§ What to produce
Your answer should be every line of the records that contains the word "protein", copied as it stands.

§ Information supplied
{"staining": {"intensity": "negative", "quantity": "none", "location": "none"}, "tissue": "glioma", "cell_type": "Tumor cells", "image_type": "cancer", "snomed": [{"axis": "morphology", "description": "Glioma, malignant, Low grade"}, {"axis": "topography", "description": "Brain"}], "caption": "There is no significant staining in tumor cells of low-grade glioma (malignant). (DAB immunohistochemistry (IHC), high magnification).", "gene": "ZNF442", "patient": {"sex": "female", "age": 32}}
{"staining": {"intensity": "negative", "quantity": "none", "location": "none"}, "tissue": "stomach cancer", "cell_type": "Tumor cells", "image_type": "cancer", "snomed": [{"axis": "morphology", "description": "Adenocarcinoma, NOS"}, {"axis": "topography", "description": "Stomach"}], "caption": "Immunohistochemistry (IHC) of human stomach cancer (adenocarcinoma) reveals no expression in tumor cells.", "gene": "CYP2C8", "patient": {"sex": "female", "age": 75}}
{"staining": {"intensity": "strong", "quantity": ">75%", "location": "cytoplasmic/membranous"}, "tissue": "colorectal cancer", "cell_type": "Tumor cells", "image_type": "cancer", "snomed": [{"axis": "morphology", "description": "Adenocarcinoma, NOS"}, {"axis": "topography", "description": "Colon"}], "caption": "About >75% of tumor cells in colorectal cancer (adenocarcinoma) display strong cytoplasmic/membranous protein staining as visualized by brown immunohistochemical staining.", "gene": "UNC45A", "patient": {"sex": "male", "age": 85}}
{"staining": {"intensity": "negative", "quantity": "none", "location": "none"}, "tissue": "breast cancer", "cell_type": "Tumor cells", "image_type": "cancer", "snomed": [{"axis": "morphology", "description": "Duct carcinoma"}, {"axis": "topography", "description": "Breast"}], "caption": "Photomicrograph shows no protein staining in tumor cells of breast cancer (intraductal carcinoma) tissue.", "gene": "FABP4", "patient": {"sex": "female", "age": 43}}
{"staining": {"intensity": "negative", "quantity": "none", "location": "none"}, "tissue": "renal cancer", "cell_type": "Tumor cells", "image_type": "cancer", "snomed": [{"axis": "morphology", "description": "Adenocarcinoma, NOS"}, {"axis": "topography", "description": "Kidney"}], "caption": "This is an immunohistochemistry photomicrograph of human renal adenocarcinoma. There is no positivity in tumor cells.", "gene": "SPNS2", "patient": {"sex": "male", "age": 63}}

§ Result for this exercise
{"staining": {"intensity": "strong", "quantity": ">75%", "location": "cytoplasmic/membranous"}, "tissue": "colorectal cancer", "cell_type": "Tumor cells", "image_type": "cancer", "snomed": [{"axis": "morphology", "description": "Adenocarcinoma, NOS"}, {"axis": "topography", "description": "Colon"}], "caption": "About >75% of tumor cells in colorectal cancer (adenocarcinoma) display strong cytoplasmic/membranous protein staining as visualized by brown immunohistochemical staining.", "gene": "UNC45A", "patient": {"sex": "male", "age": 85}}
{"staining": {"intensity": "negative", "quantity": "none", "location": "none"}, "tissue": "breast cancer", "cell_type": "Tumor cells", "image_type": "cancer", "snomed": [{"axis": "morphology", "description": "Duct carcinoma"}, {"axis": "topography", "description": "Breast"}], "caption": "Photomicrograph shows no protein staining in tumor cells of breast cancer (intraductal carcinoma) tissue.", "gene": "FABP4", "patient": {"sex": "female", "age": 43}}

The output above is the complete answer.